Вечная Индия

Вечная Индия

— Живейший интерес Запада к Индии, к йоге — вам не кажется, что часто это всего–навсего фальшивая монета Абсолюта?

— При всех издержках — преувеличениях, чрезмерной публичности — этот опыт очень важен. Психологическая концепция йоги предшествовала теории Фрейда и открытию европейцами подсознательного. Индийские мудрецы и аскеты добрались до темных сторон разума и убедились в том, что установить границы физиологической, социальной, культурной и религиозной обусловленности легко, а потому она управляема. Настоящие же препоны отшельнической и созерцательной жизни чинит действие подсознательного, так называемые sanskara и vasana, «наполненность», «пребывание», латентности, составляющие то, что глубинная психология определяет как «содержание», «структуру», «пульсации» бессознательного. Не так уж трудно преодолеть мирские соблазны, не так уж трудно отказаться от семейной жизни, от чувственных удовольствий, от комфорта, удалиться от общества. Но именно тогда, когда тебе кажется, что ты сам себе господин, vasana тут как тут, и тебя отбрасывает на прежние позиции «обусловленного человека». Поэтому знание систем «обусловливания» не могло быть ни для йоги, ни вообще для индийской духовности целью в себе. Не уяснить системы «обусловливания», но овладеть ими — вот как ставился вопрос. Соответственно и работа велась над тем, чтобы «сжечь» содержимое бессознательного: в отличие от психоанализа йога считает, что пульсации бессознательного можно контролировать.

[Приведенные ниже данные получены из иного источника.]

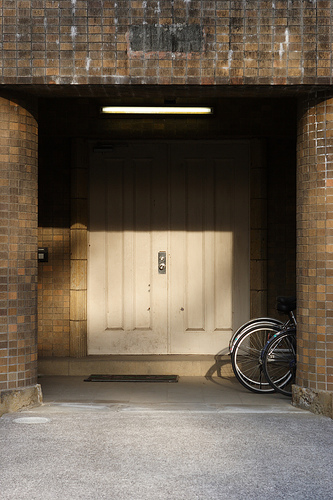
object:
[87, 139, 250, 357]
door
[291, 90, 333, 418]
pillar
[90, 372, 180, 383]
doormat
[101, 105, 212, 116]
light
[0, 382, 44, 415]
base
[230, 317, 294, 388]
wheel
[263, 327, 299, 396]
wheel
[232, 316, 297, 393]
wheel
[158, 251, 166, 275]
doorknob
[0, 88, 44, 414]
pillar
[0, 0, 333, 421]
building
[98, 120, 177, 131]
object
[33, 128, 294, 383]
wall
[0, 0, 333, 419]
house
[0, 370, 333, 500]
ground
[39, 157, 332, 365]
section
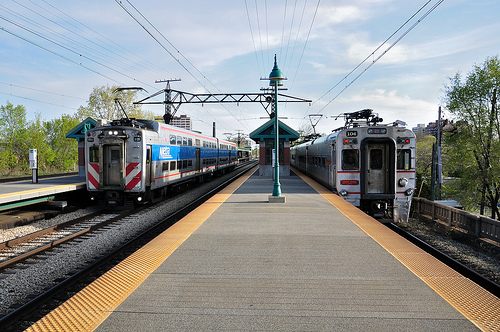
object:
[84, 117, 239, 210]
train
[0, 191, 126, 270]
tracks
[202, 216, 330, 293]
platform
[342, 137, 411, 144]
lights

Но я затронул только один аспект йоги. Существуют и другие. Очень познавательно овладеть техникой йоги, так как в ней нет ничего мистического, это и не магия, и не гигиена, и не педагогика; это целостная система, оригинальная и действенная. Да, с ее помощью можно приостановить биение сердца или на несколько минут прекратить дыхание, но не это важно. Неизменный интерес вызывает сам факт опытов, позволяющих установить пределы возможностей человеческого тела. Поэтому мне очевидно, что интерес к йоге очень важен и будет иметь самые положительные последствия. Другое дело — вульгаризаторские поделки, эта литература удручает. […]

— Может быть, в вас рядом с университетским профессором и писателем уживается отшельник из Ришикеша, созерцатель? Повторю цитату, приведенную мною в самом начале этого нашего долгого разговора об Индии: «…Что была бы моя жизнь… без веры, которая сидит во мне по сей день: что бы ни случилось, в Гималаях всегда есть пещера, которая меня ждет…» Вы еще думаете об этой пещере?

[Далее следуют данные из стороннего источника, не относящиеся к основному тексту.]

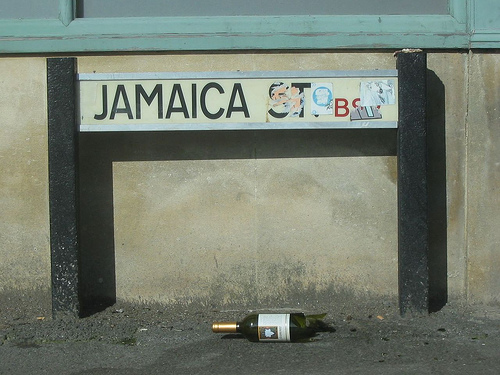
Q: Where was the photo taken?
A: Jamaica street.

— О да! Постоянно! Это моя большая надежда.

— А что бы вы там делали? Предавались грезам, читали, писали — что?

— Если пещера еще существует, а она существует — не в Ришикеше, так в Лакшманджуле, не там, так в Бхадринатхе, — и я могу как?то ее найти… Пещера в Гималаях — это свобода и одиночество. И этого, я думаю, достаточно: быть свободным и не в изоляции. Ты в изоляции только от общества, которое намереваешься оставить — если намереваешься… Прежде всего у меня было там чувство свободы, и, думаю, я снова испытал бы его там.

— Получилось, что наша беседа об Индии кончается на слове свобода. Это напоминает еще одну примечательную запись из вашего «Дневника» от 26 января 1961 года: «Я думаю, что мой интерес к индийской философии и аскезе объясняется вот чем: Индия была одержима абсолютной свободой, автономией. Не в наивном, претенциозном смысле, а имея в виду разного рода обусловленность человека, индийцы пытались объективно, экспериментально (йога) эту обусловленность изучить и найти способ ее аннулировать, ее превзойти. Даже в большей степени, чем христианство, индийская духовность вводит Свободу в Космос. Образ существования дживанмукты в Космосе не дан — напротив, в Космосе, регламентированном законами, абсолютная свобода немыслима. Заслуга Индии в том, что она прибавила Вселенной еще одно, новое измерение: жить в свободе».

— Да, все вышесказанное я готов повторить и сегодня.